Beginning at the line that holds "Required: a separate", restate each line exactly through the final line of the records. Include both of those lines.

*THE DATA:*
▼▼▼

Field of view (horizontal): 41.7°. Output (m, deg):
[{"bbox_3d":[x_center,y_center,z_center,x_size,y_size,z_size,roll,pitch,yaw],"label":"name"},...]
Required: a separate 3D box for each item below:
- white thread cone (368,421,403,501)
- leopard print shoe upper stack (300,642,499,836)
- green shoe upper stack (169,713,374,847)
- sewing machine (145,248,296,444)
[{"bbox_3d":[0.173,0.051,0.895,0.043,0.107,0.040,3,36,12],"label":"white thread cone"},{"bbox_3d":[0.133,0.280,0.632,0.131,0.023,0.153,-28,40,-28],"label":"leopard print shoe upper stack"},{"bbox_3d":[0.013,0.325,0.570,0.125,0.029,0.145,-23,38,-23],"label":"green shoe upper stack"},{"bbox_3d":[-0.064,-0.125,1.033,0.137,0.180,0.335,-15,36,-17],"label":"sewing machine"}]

▲▲▲

*WRITTEN SOLUTION:*
Required: a separate 3D box for each item below:
- white thread cone (368,421,403,501)
- leopard print shoe upper stack (300,642,499,836)
- green shoe upper stack (169,713,374,847)
- sewing machine (145,248,296,444)
[{"bbox_3d":[0.173,0.051,0.895,0.043,0.107,0.040,3,36,12],"label":"white thread cone"},{"bbox_3d":[0.133,0.280,0.632,0.131,0.023,0.153,-28,40,-28],"label":"leopard print shoe upper stack"},{"bbox_3d":[0.013,0.325,0.570,0.125,0.029,0.145,-23,38,-23],"label":"green shoe upper stack"},{"bbox_3d":[-0.064,-0.125,1.033,0.137,0.180,0.335,-15,36,-17],"label":"sewing machine"}]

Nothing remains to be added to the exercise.